Citing muted product sales and weak perform ace of the group’s true estate company, rating company ICRA has downgraded extended-term ratings assigned to diversified firm Shapoorji Pallonji’s Rs 18,500-crore fund-based mostly and non-fund based mostly bank facilities.
The company has downgraded the rating assigned to the Rs 18,500-crore fund-based mostly and non-fund based mostly bank facilities to AA from AA+ and has reaffirmed the brief-term rating at A1+.
It has also reaffirmed the brief-term rating of A1+ on the Rs two,500 crore industrial paper (CP) programme, it mentioned in a statement issued on November 26.
“The rating has been downgraded on account of muted product sales and continued cost pressure, which has led to weak overall performance of the group’s true estate portfolio and slower-than-anticipated progress on asset monetisation,” ICRA mentioned.
This, along with the funding support supplied to the group and subsidiary businesses, largely true estate SPVs, has resulted in an improve in the standalone borrowing amounts, contrary to the agency’s expectations of a reduction.
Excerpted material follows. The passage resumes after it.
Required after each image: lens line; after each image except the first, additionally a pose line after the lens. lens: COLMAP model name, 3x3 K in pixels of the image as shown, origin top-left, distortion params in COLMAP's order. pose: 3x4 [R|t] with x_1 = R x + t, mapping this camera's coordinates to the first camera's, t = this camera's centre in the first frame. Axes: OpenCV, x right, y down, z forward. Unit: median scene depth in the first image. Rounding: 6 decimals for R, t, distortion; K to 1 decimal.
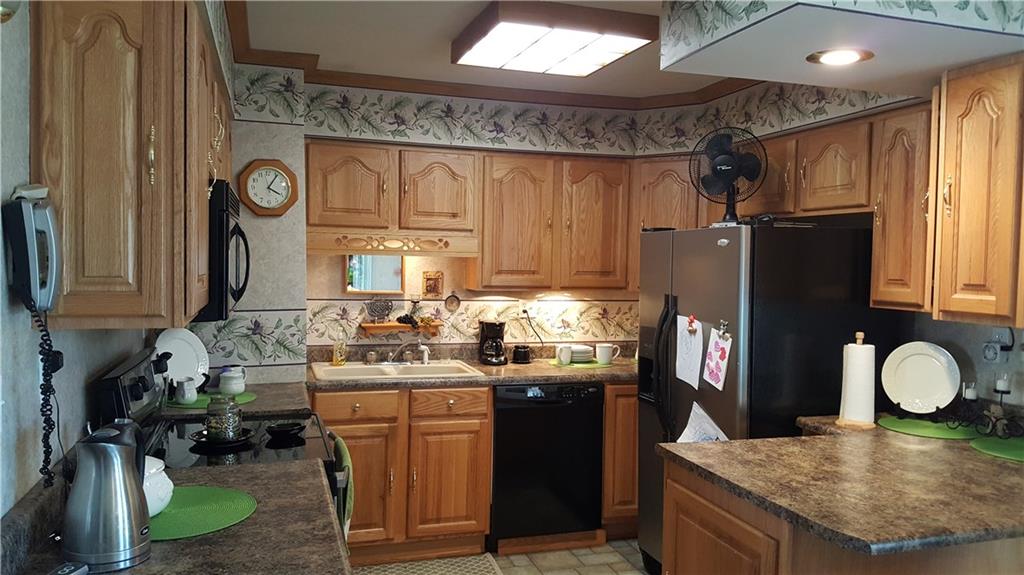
lens RADIAL K [[762.5, 0, 510.5], [0, 762.5, 315.0], [0, 0, 1]] dist [0.238234, -0.549905]
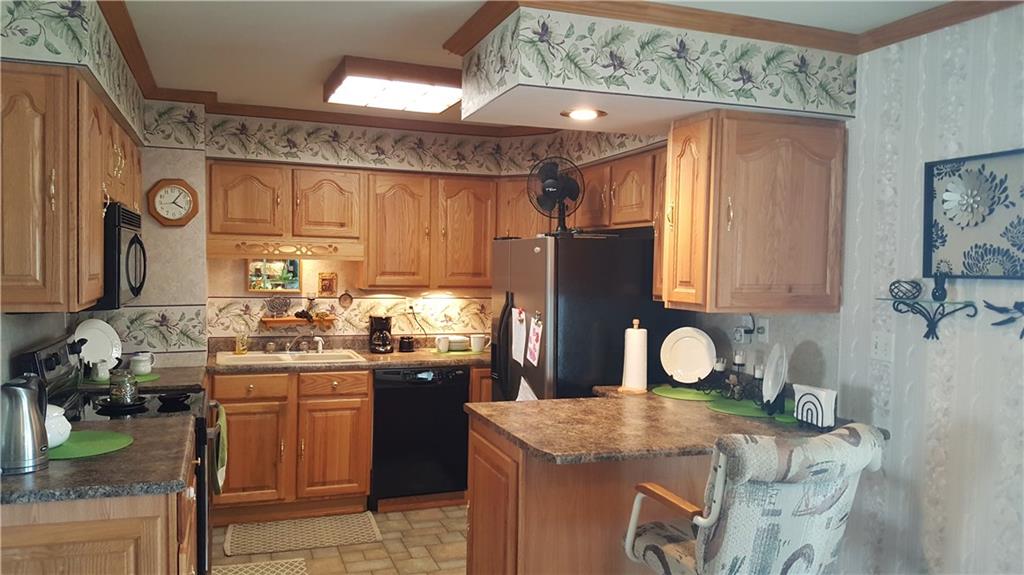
lens RADIAL K [[774.7, 0, 510.6], [0, 774.7, 313.6], [0, 0, 1]] dist [0.187661, -0.364002]
pose [[0.999124, -0.003541, 0.041699, 0.142897], [0.003812, 0.999972, -0.006410, 0.015052], [-0.041675, 0.006563, 0.999110, -0.214734]]
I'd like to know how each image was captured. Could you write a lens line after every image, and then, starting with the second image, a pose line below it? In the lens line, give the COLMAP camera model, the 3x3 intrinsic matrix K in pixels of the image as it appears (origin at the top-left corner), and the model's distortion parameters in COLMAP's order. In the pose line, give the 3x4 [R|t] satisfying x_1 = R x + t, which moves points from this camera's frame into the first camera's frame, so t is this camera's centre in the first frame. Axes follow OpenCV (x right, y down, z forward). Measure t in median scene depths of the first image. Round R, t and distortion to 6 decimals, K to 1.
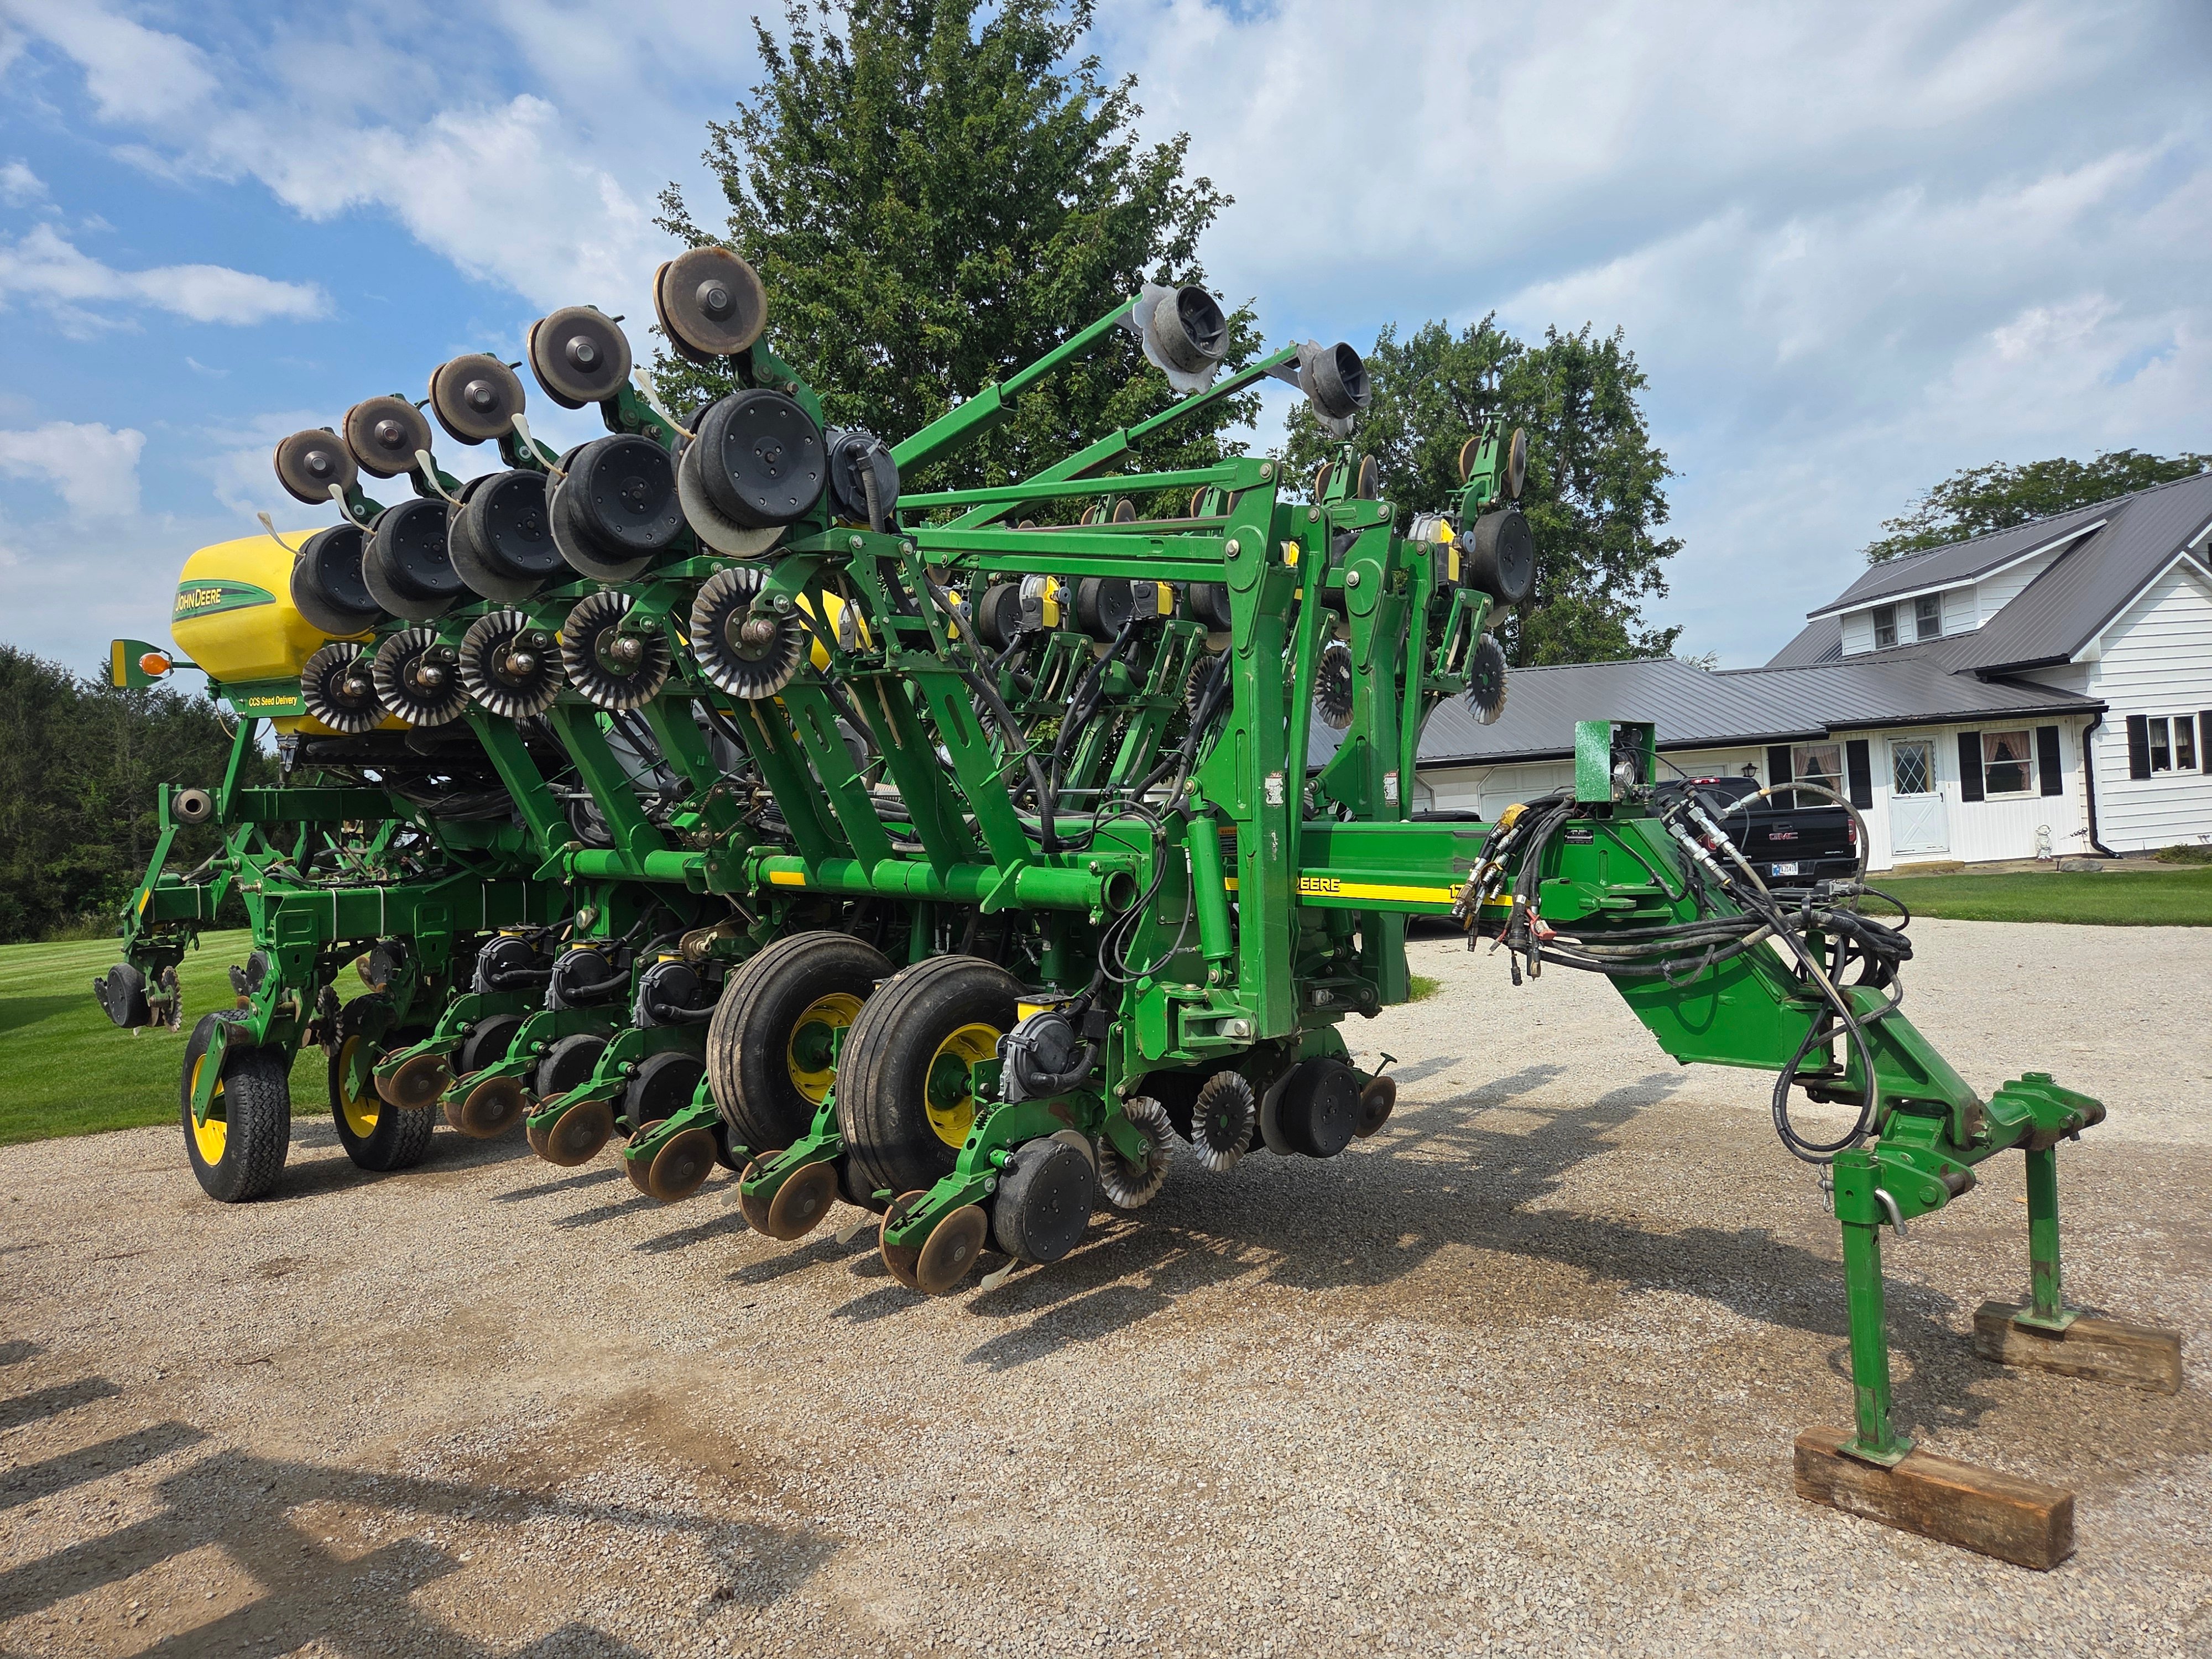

Also, the debt availed by various SP group true estate entities for which Shapoorji Pallonji has extended debt service reserve account assure is exposed to refinancing hazards provided that the projects would take time to create commensurate cash flows, it mentioned.
Just lately, the company announced its ideas to increase about USD one billion by bringing outdoors investors into its solar unit, as a component of its approach to reduce debt.
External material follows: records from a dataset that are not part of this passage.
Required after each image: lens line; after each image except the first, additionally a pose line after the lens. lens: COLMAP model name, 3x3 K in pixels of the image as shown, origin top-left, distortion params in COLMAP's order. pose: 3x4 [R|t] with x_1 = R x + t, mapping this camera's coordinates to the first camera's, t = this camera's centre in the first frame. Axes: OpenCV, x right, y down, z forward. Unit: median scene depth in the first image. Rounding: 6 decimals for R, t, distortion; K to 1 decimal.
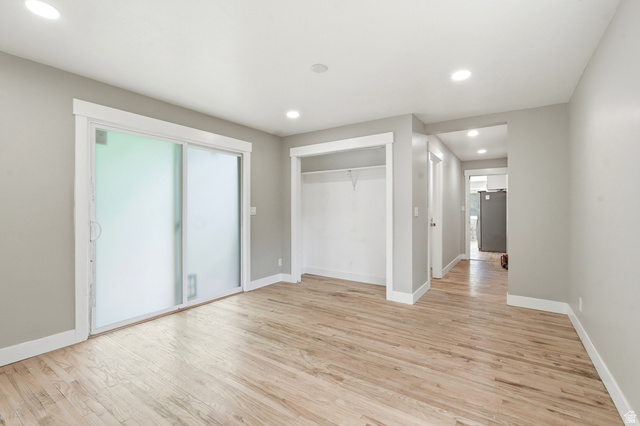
lens RADIAL K [[283.7, 0, 321.1], [0, 283.7, 207.4], [0, 0, 1]] dist [-0.007589, 0.003865]
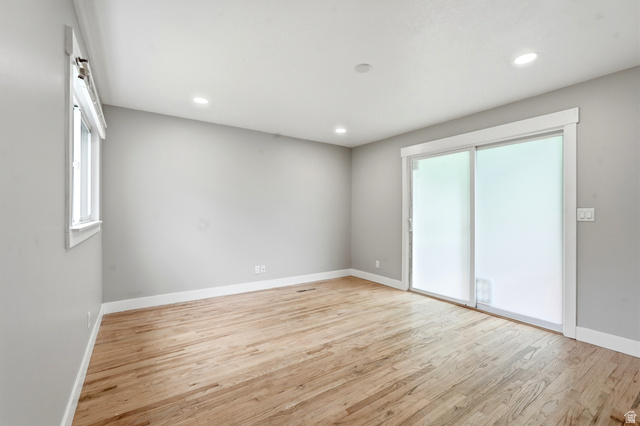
lens RADIAL K [[283.7, 0, 320.8], [0, 283.7, 214.4], [0, 0, 1]] dist [-0.007589, 0.003865]
pose [[-0.363764, 0.006255, -0.931470, 0.975289], [0.001047, 0.999980, 0.006306, 0.014924], [0.931491, 0.001318, -0.363763, 1.248985]]
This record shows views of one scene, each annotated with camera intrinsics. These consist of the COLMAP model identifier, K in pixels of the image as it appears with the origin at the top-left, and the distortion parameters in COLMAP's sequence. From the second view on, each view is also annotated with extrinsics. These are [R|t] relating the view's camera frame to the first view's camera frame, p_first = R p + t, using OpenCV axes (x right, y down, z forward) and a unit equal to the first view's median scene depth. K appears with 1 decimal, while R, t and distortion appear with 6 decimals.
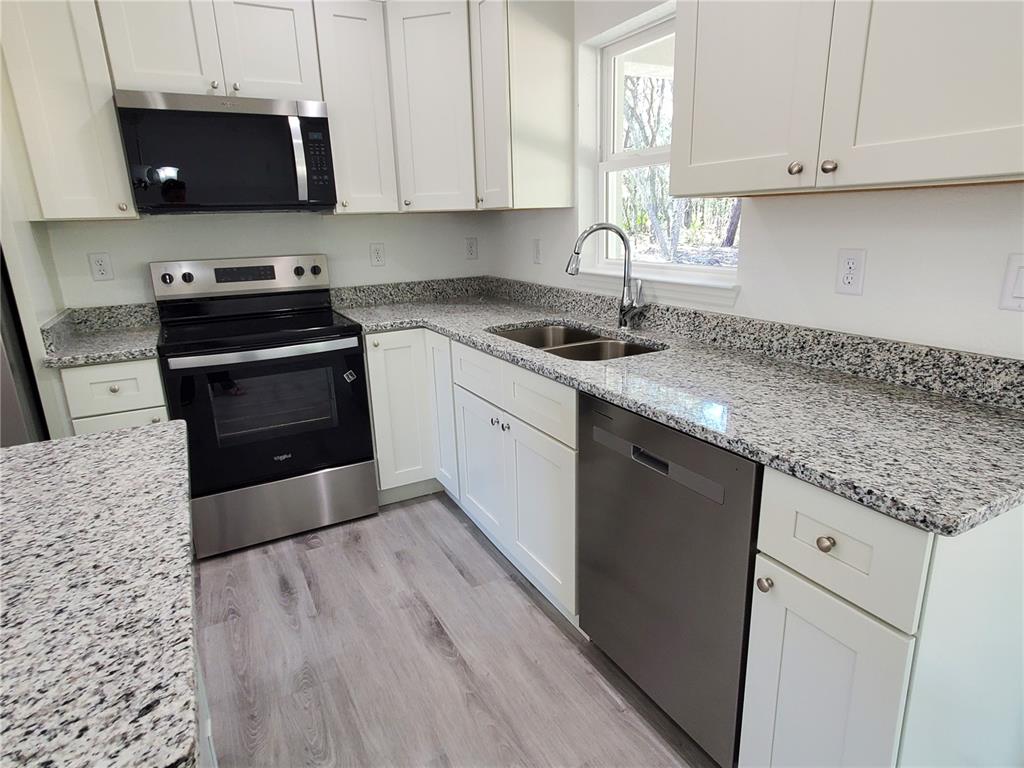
lens RADIAL K [[591.8, 0, 516.2], [0, 591.8, 379.6], [0, 0, 1]] dist [0.006528, 0.004012]
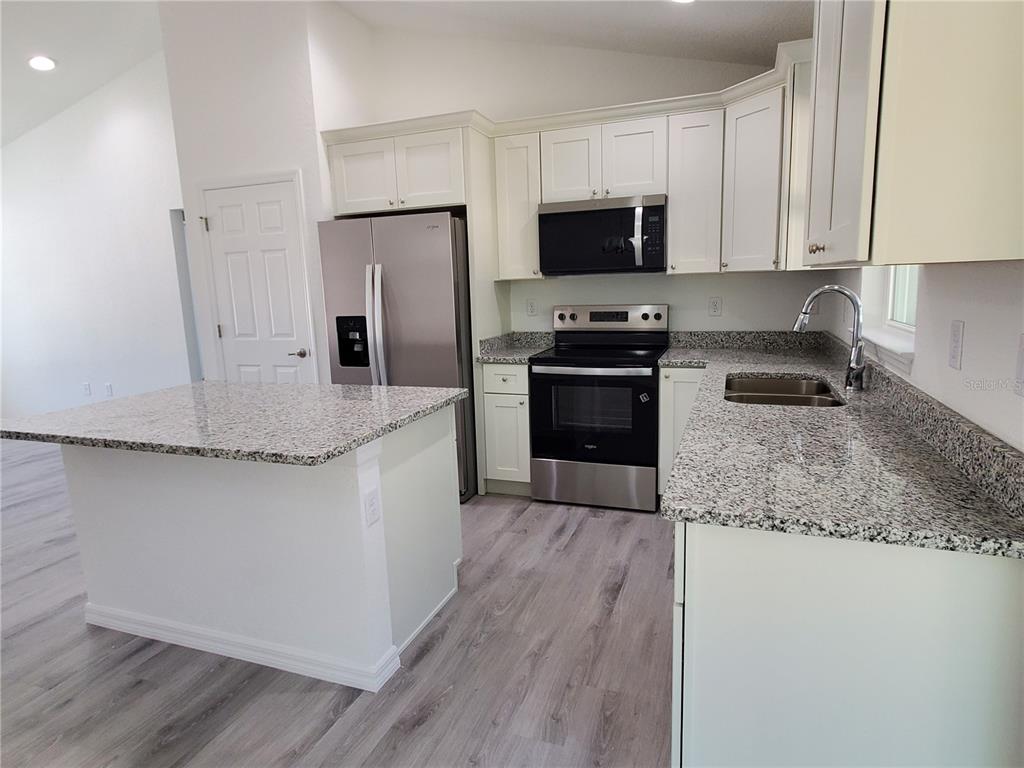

“With powerful purchase inflows in the final two fiscals, the company had an purchase guide of Rs 36,000 crore as on September thirty, 2018. The properly-diversified purchase guide across sectors, geographies and clientele offers revenue visibility in the near to medium term and reduces purchase guide concentration risk. It also offers respectable revenue visibility in the medium term,” ICRA additional.